Months from original diagnosis til cytogenetic analysis at our institution.

Bone marrow fibrosis grade is based on European Consensus[17] in 2 patients and rest were graded with 4 grading system(1+–4+).

Pt = Patient; Dx = Diganosis; WBC = White Blood Cell count; Hb = Hemoglobin; Plt = Platelet; BM BL = Bone Marrow Blast; JAK2 = JAK2 V617F mutation; MPL = MPL 515 mutation; SCT = Stem Cell Transplant; Trans = Transformation to AML; M = Male; F = Female; PMF = Primary Myelofibrosis; ET = Essential Thrombocytosis; PV = Polycythemia Vera; NA = Not Applicable; UK = Unknown

DISCUSSION

Chromosome 5q deletion is extremely rare in patients with MF; only 0.8% of patients were found to carry the abnormality. We did not find a single patient, among close to a thousand, with sole abnormality in 5q deletion. Only one patient (patient 4) had a clone with 5q deletion, but with a presence of another clone in the sample, with different cytogenetic abnormality. Seven additional patients had 5q deletion associated with a complex changes. Since our 8 patients with 5q deletion had advance disease features, such as anemia, thrombocytopenia, transfusion dependency and constitutional symptoms, their median overall survival of about 4 years was as expected. This is consistent with reported survival estimate by DIPSS-plus risk assessment tool for patient with MF.[5] Statistically significant difference was not observed in overall survival between patients with 5q deletion and non-5q deleted patients, likely due to very large 95% confidence interval of median survival in 5q deletion group (0–149).
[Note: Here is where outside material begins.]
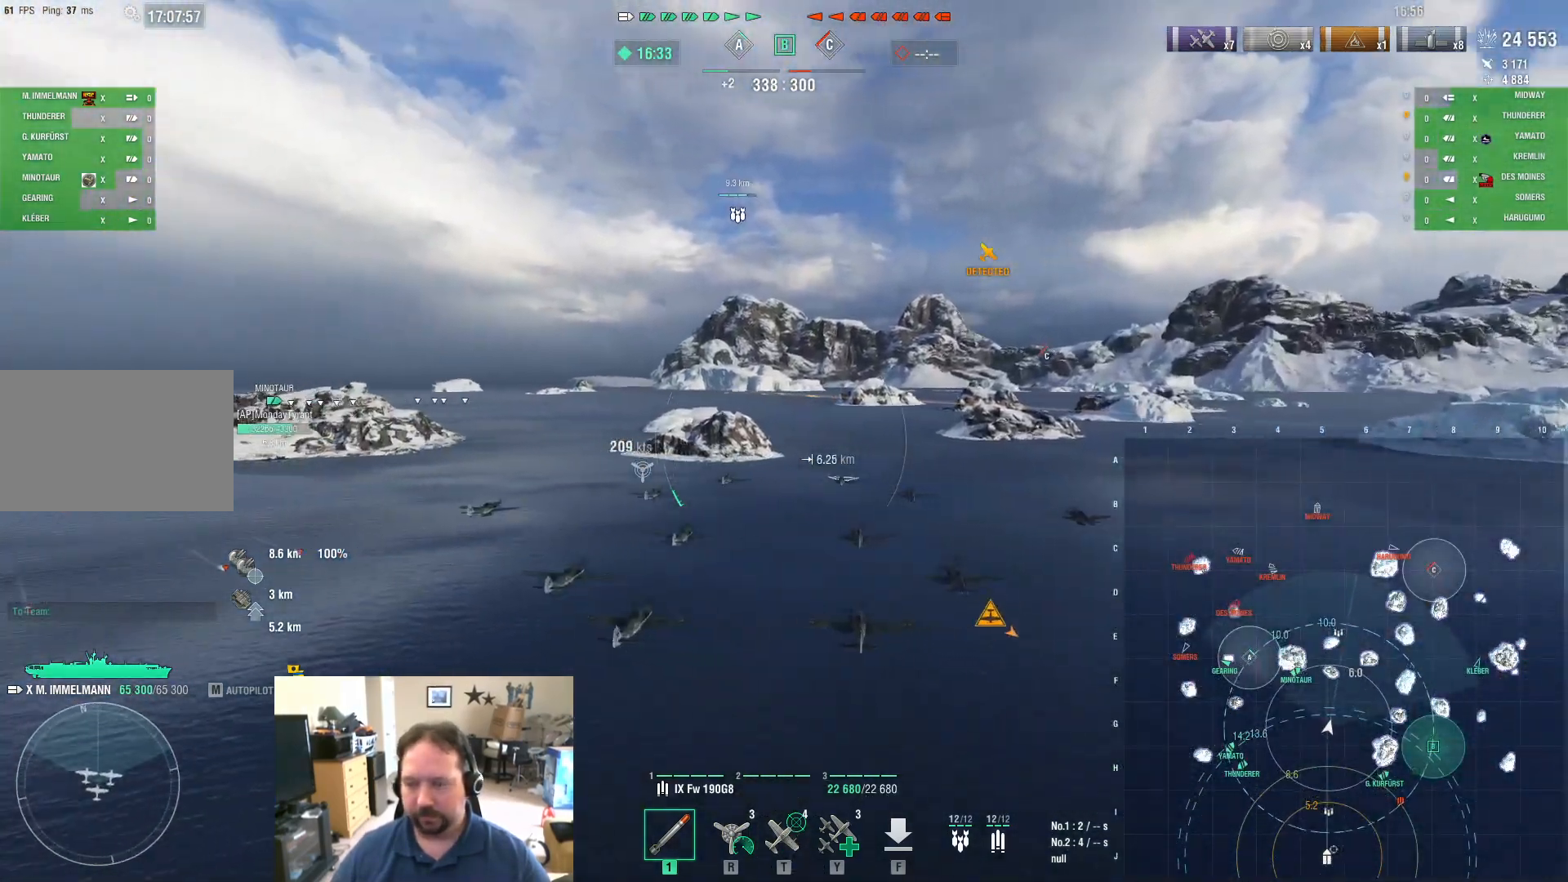
{"keys": ["ctrl", "w"], "mouse": [], "mouse_move": "right", "events": [[384, "ctrl", "down"]]}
Retrospective case review of 5q deletion-associated MPN was reported by Santana-Davila et al. from Mayo Clinic.[21, 22] According to the report, 23 cases of 5q deletion-associated MPN (of which 14 [61%] were PMF and 1 [4%] was post-ET MF), were significantly more anemic and thrombocytopenic, while survival was not different from non-5q deletion counterpart. Among 14 patients with PMF having 5q deletion, only two patients were found to carry 5q deletion as a sole abnormality. However, median survival of our patients with 5q deletion-associated MF were shorter than that reported by Mayo Clinic (46 vs. 143 months), but in accordance to patients’ DIPSS-plus risk score. Both ours and the Mayo clinic’s report are very small in patient numbers and the discrepancy in survival could be from sample variance.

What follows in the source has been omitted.